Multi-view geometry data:

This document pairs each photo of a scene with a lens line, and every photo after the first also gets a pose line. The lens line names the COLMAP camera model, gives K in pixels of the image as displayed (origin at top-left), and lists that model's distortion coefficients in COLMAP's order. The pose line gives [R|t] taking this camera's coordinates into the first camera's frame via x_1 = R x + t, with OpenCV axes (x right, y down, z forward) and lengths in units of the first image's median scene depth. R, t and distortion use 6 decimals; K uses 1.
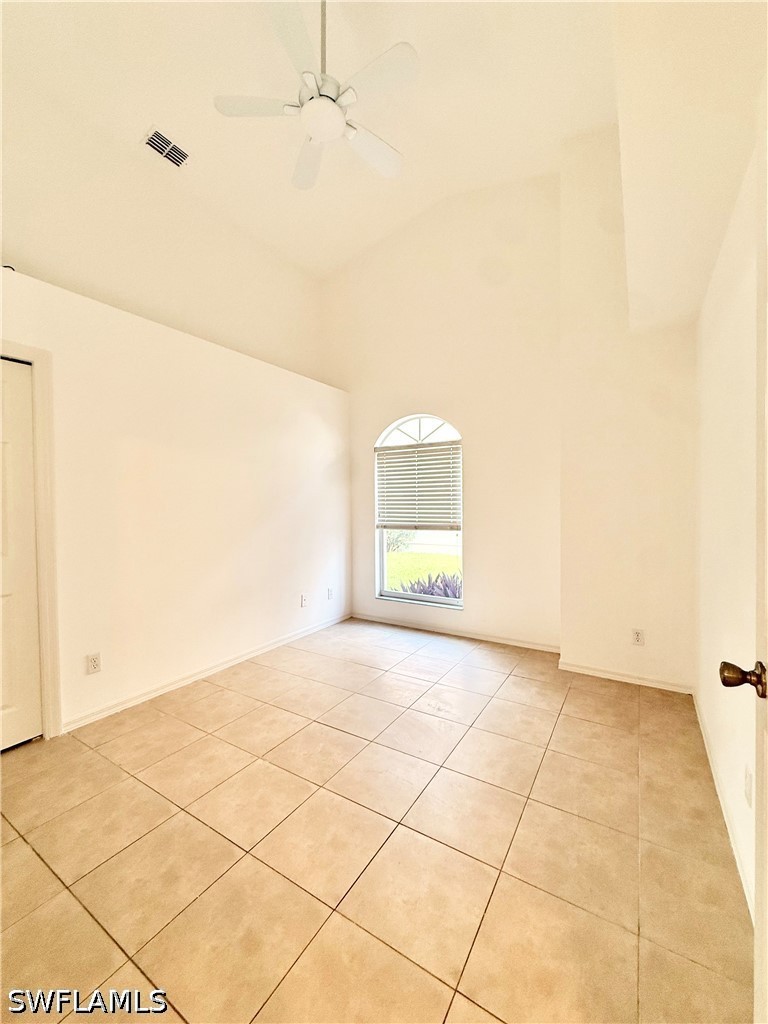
lens RADIAL K [[410.7, 0, 386.2], [0, 410.7, 509.7], [0, 0, 1]] dist [0.001099, -0.000068]
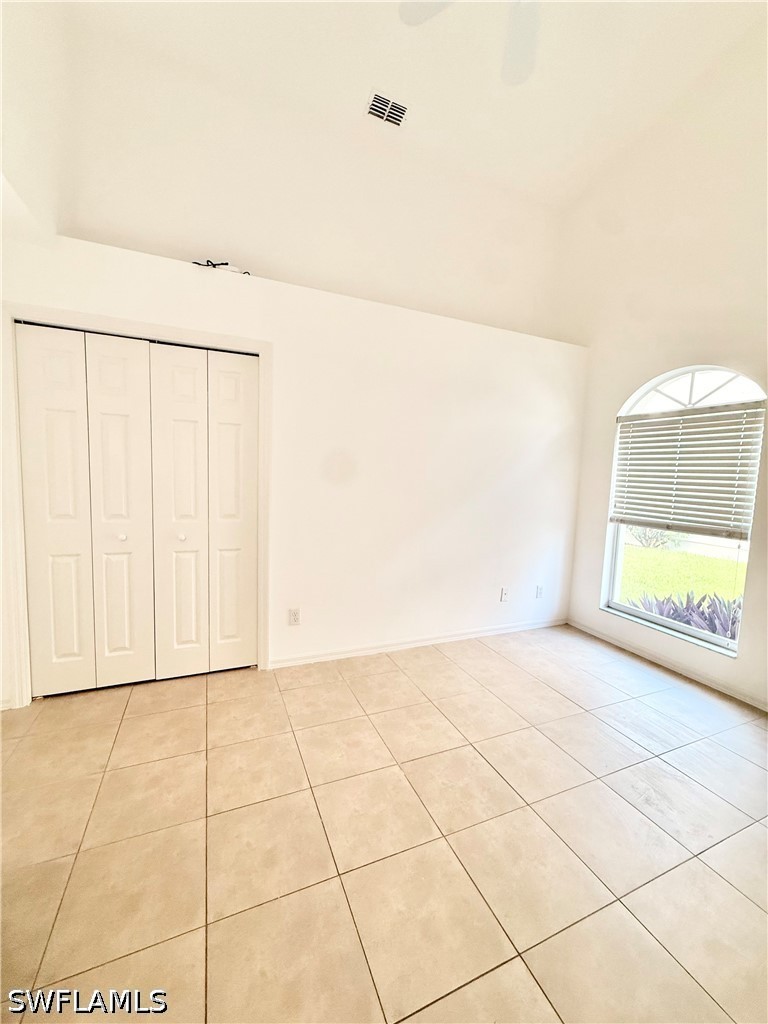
lens RADIAL K [[410.7, 0, 386.2], [0, 410.7, 509.7], [0, 0, 1]] dist [0.001099, -0.000068]
pose [[0.821190, 0.093190, -0.562994, 0.081433], [-0.055797, 0.994961, 0.083304, -0.023521], [0.567920, -0.036995, 0.822252, 0.149145]]
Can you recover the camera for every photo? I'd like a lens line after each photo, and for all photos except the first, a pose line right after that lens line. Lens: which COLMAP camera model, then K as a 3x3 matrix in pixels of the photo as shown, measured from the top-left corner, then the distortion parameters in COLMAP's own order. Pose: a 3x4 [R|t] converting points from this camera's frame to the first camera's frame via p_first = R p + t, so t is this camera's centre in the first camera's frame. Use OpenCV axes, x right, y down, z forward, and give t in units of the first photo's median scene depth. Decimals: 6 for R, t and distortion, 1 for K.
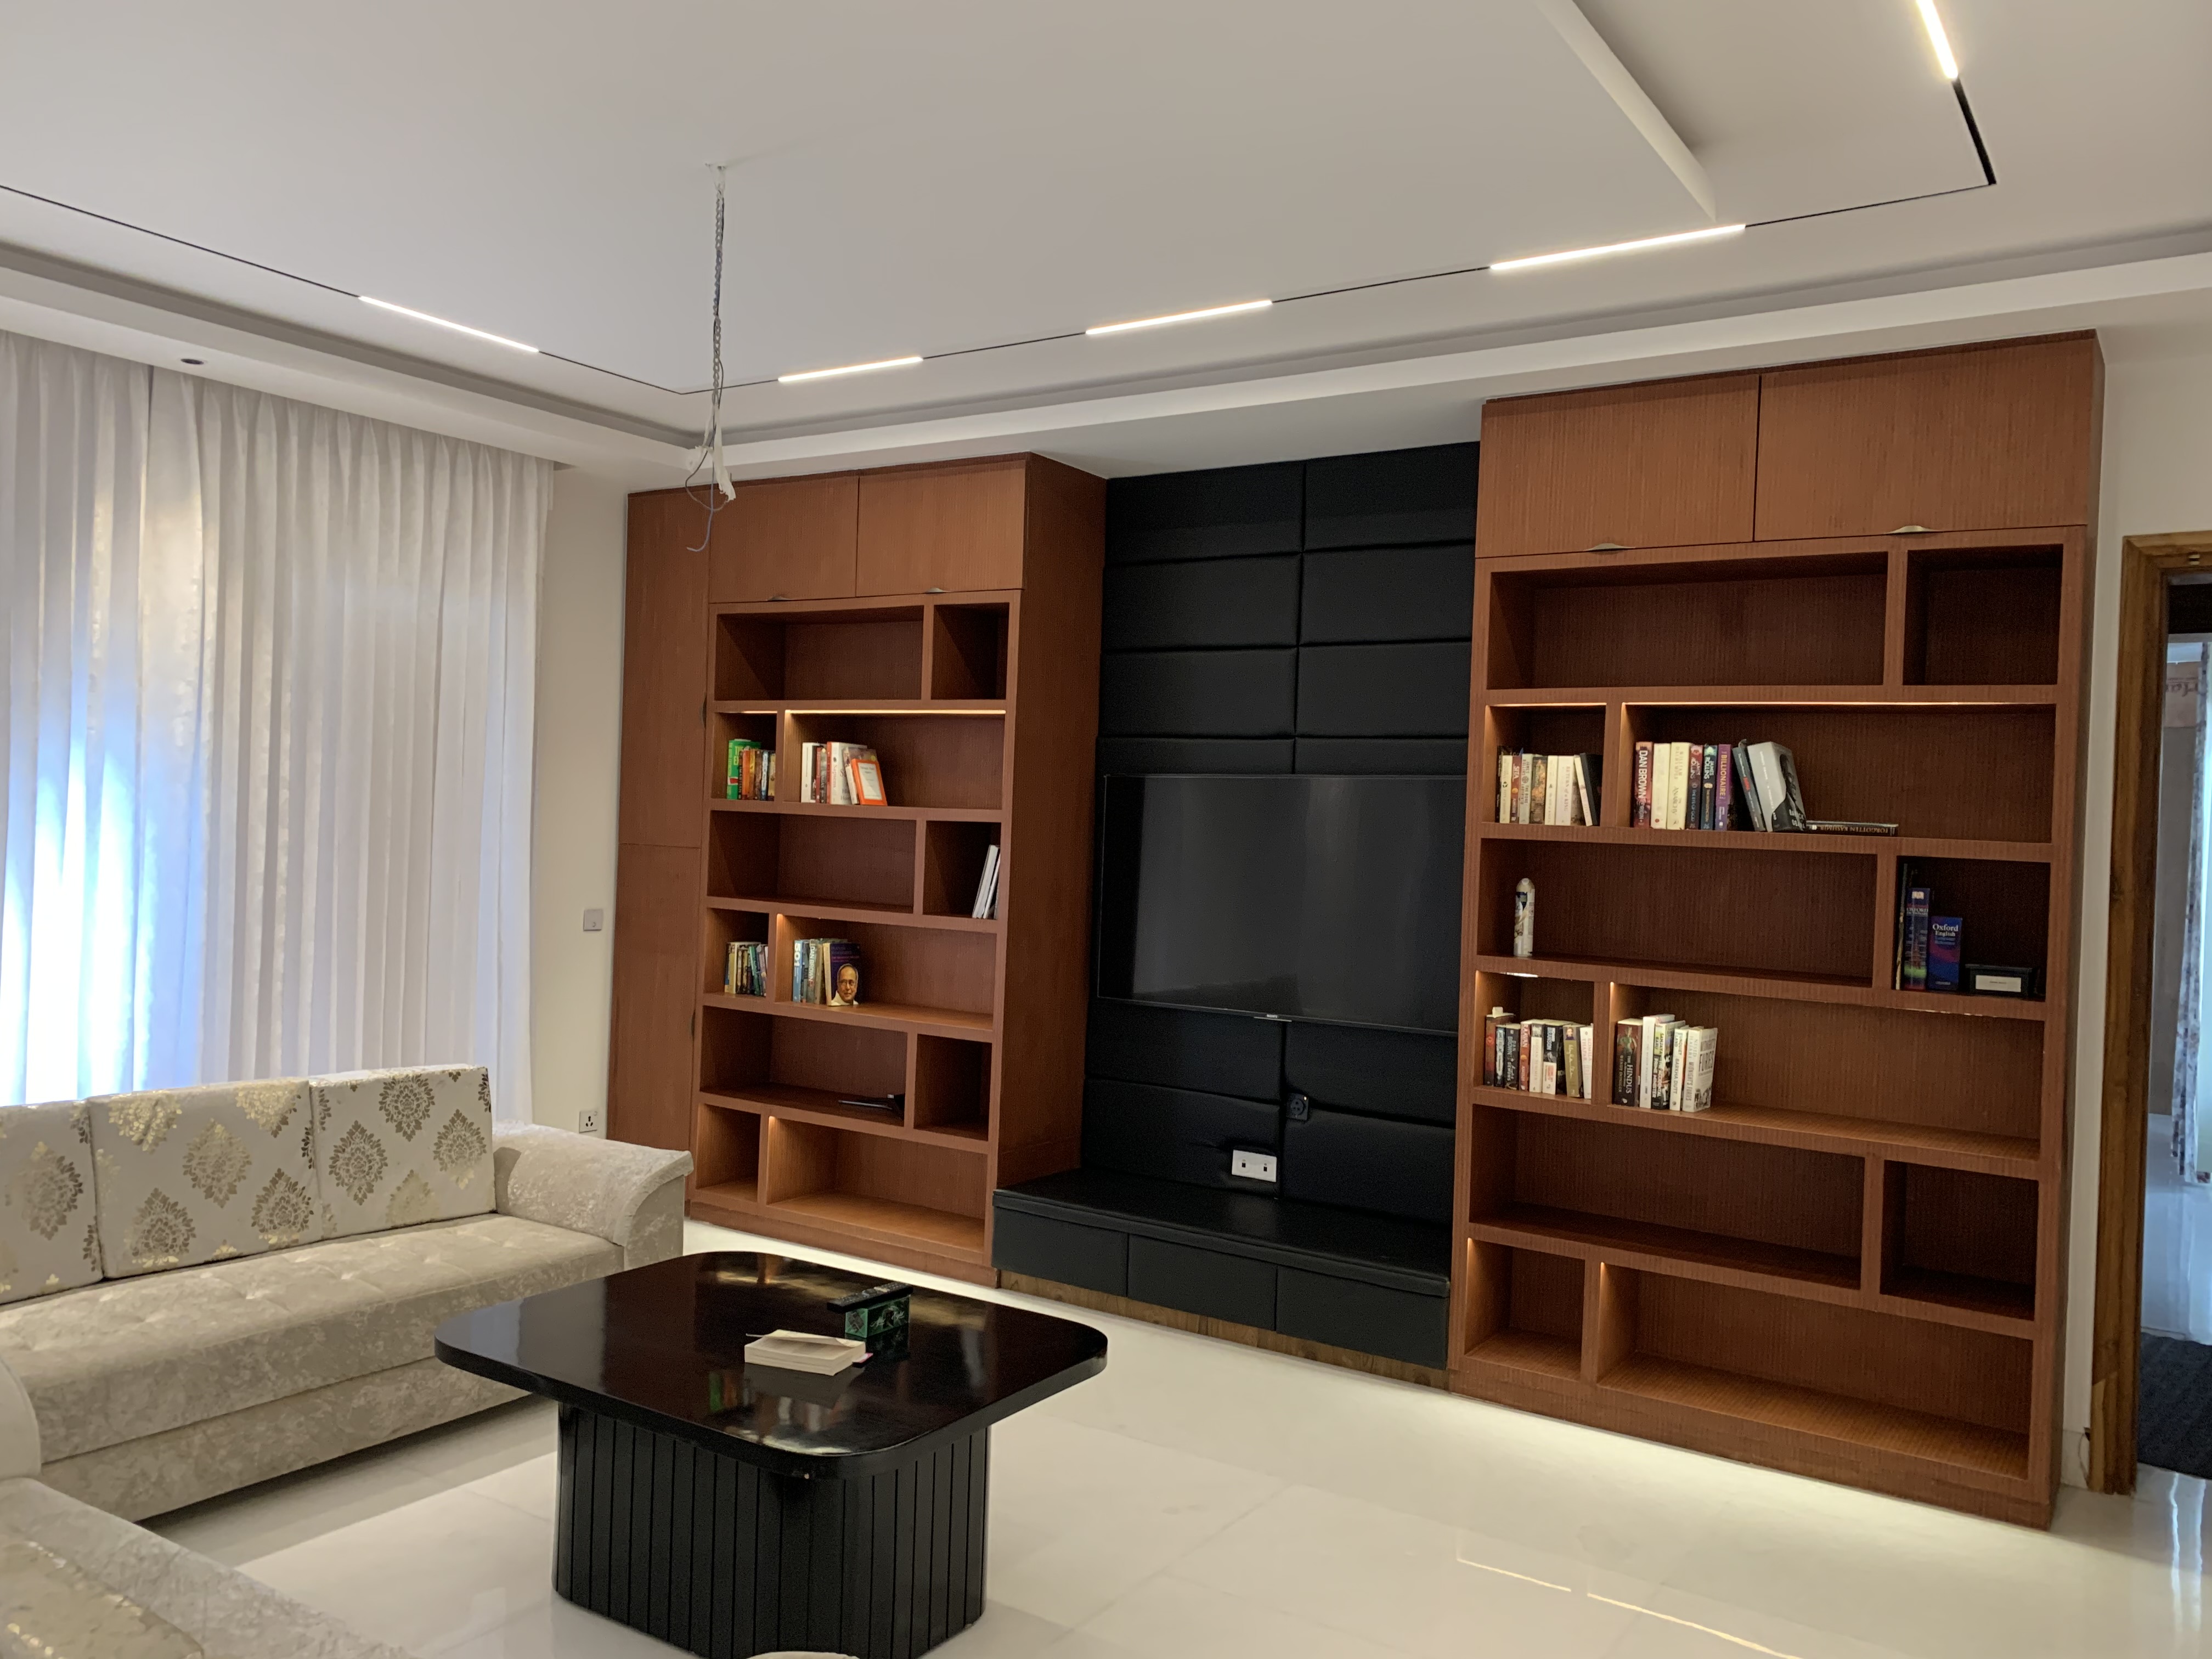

WORK INSTRUCTIONS:
Your answer must be an exact copy of the records, minus any pictures.

WRITTEN RESPONSE:
This document pairs each photo of a scene with a lens line, and every photo after the first also gets a pose line. The lens line names the COLMAP camera model, gives K in pixels of the image as displayed (origin at top-left), and lists that model's distortion coefficients in COLMAP's order. The pose line gives [R|t] taking this camera's coordinates into the first camera's frame via x_1 = R x + t, with OpenCV axes (x right, y down, z forward) and lengths in units of the first image's median scene depth. R, t and distortion use 6 decimals; K uses 1.
lens RADIAL K [[410.7, 0, 386.2], [0, 410.7, 509.7], [0, 0, 1]] dist [0.001099, -0.000068]
lens RADIAL K [[410.7, 0, 386.2], [0, 410.7, 509.7], [0, 0, 1]] dist [0.001099, -0.000068]
pose [[0.821190, 0.093190, -0.562994, 0.081433], [-0.055797, 0.994961, 0.083304, -0.023521], [0.567920, -0.036995, 0.822252, 0.149145]]
Can you recover the camera for every photo? I'd like a lens line after each photo, and for all photos except the first, a pose line right after that lens line. Lens: which COLMAP camera model, then K as a 3x3 matrix in pixels of the photo as shown, measured from the top-left corner, then the distortion parameters in COLMAP's own order. Pose: a 3x4 [R|t] converting points from this camera's frame to the first camera's frame via p_first = R p + t, so t is this camera's centre in the first camera's frame. Use OpenCV axes, x right, y down, z forward, and give t in units of the first photo's median scene depth. Decimals: 6 for R, t and distortion, 1 for K.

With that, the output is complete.